INFERNAL AFFAIRS

Mou gaan dou (2002)

INFERNAL AFFAIRS (WU JIAN DAO)

(director: Andrew Lau/Alan Mak; screenwriters: Felix Chong/Alan Mak; cinematographers: Andrew Lau/Lai Yiu Fai; editors: Ching Hei Pang/Danny Pang; music: Chan Kwong Wing; cast: Andy Lau (Ming Lau), Tony Leung (Yan), Anthony Wong (Supt. Wong), Eric Tsang (Sam), Chapman To (Keung), Ng Ting-yip (Insp. Cheung), Sammi Cheng (Mary), Kelly Chen (Dr. Lee Sum-yee), Edison Chen (Young Ming), Shawn Yu (Young Yan); Runtime: 101; MPAA Rating: R; producer: Andrew Lau; Miramax Films; 2002-Hong Kong-in Cantonese with English subtitles)

“More reasonably plotted than most films of the action genre.”

Reviewed by Dennis Schwartz

Infernal Affairs is a Hong Kong crime thriller co-directed by Andrew Lau and Alan Mak; the screenplay is by Felix Chong and Alan Mak. It opens as triad drug lord Sam (Eric Tsang) gives a speech initiating his young recruits into the organization, where he boasts how he managed to stay alive by infiltrating the police force with moles. The film’s title refers to a Buddhist sutra proclaiming, “The worst of the Eight Hells is Continuous Hell — continuous suffering.” Continuous suffering might also be watching so many HK action films with the same tired theme of cops-vs-triads (at least ever since 1980 and Alex Cheung’s Man on the Brink), though this one is less bloody, has fewer gunfights and is more reasonably plotted than most films of the action genre.

Ming Lau (Andy Lau, no relation to the director) enters the police academy, where he goes to the head of the class hiding the fact that he’s on Sam’s payroll. Meanwhile his police academy cadet classmate, Yan (Tony Leung), is drummed out of the police force as unfit. But Yan was secretly recruited by Superintendent Wong (Anthony Wong) to be an undercover operative.

After ten years of work as an undercover agent, only SP Wong is still alive who knows Yan is really a cop and so successful in his mission–though suffering greatly in his personal life. Yan in the last three years has worked himself up to be Sam’s most trusted man. When he spots a drug delivery coming in by a Thai gang, he reports directly to SP Wong.
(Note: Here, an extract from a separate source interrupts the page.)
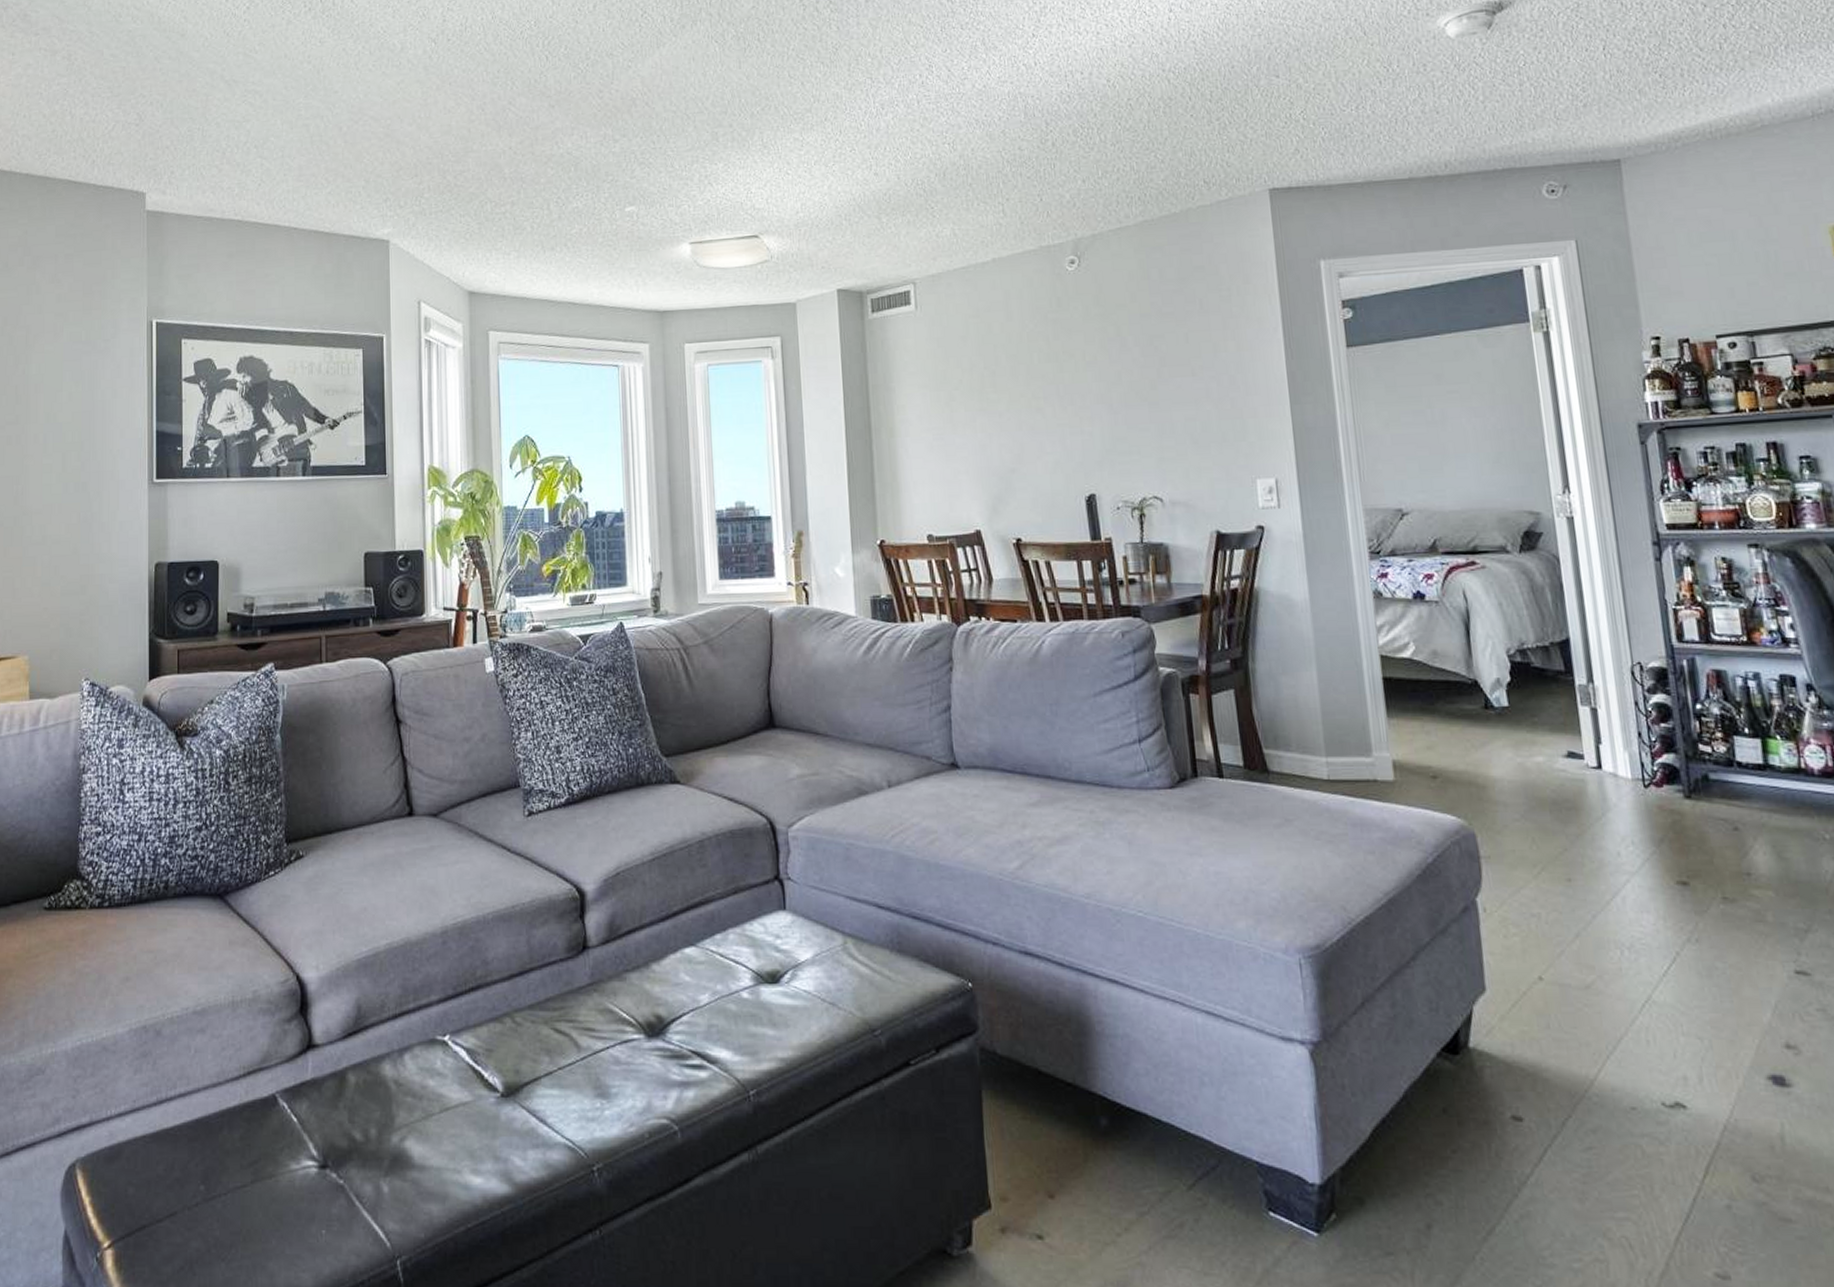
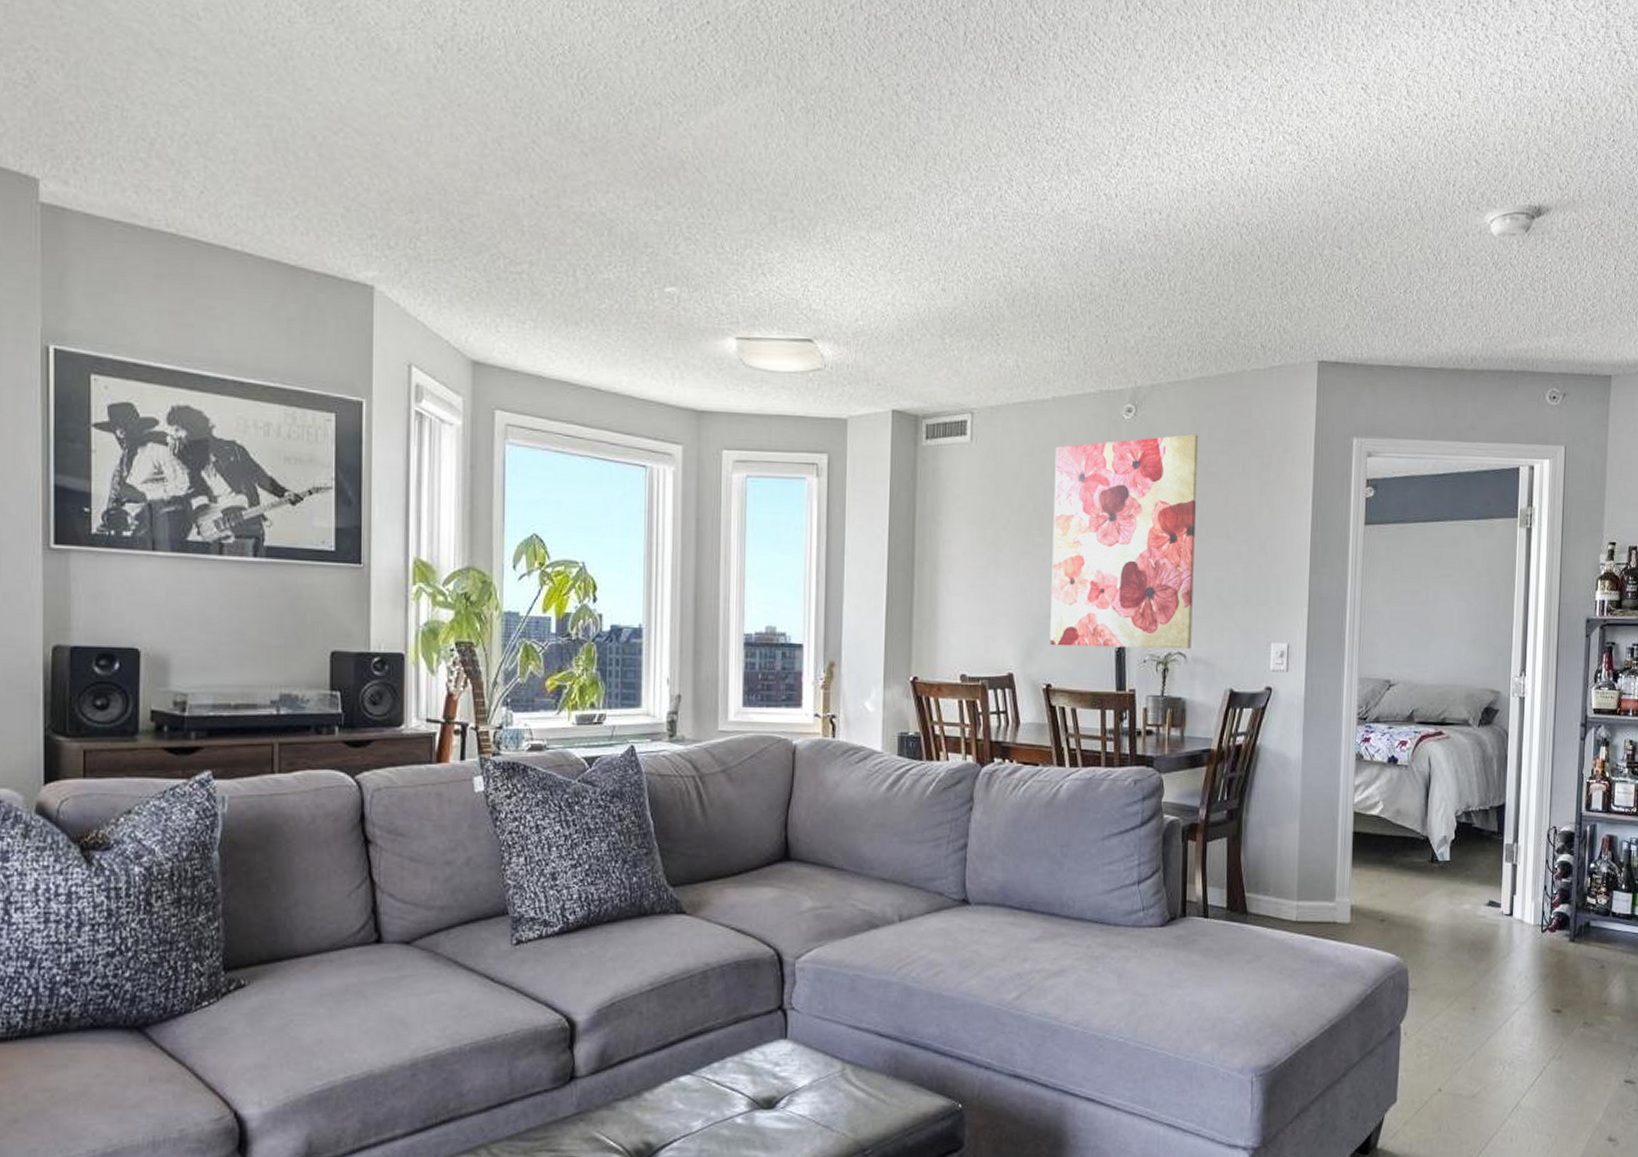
wall art: none [1000,276,1168,500] -> present [1050,433,1198,649]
But the cocaine deal gets botched when Sam has a mole in Wong’s elite command force who is able to warn the gang in time of the police presence.

The film shows how the pressure is getting to both moles, and how their real identity is becoming twisted in psychological knots. Yan is seeing a shrink (Kelly Chen) he falls in love with and tells her his secret that he’s really a good guy–a cop. Ming’s girlfriend Mary is a writer, whose latest novel is about a man with “28 personalities.” They stock their mod apartment with the latest in electronics, but their happiness is blurred because something is eating away at Ming. Mary wonders out loud if her man is having an identity crisis over whether he’s a good or bad guy.

The film lifts much of its style and storyline from both Michael Mann’s Heat and John Woo’s Hard Boiled. Things come to a head when the two mole’s lives suddenly interconnect when their respective bosses ironically single them out to get the other’s mole – which eventually leads to tragic consequences as they match wits.

The intricate plotted story has a few surprises, is well acted and photographed, but the characters were still too distant to know with any intimacy or really care what happens to them.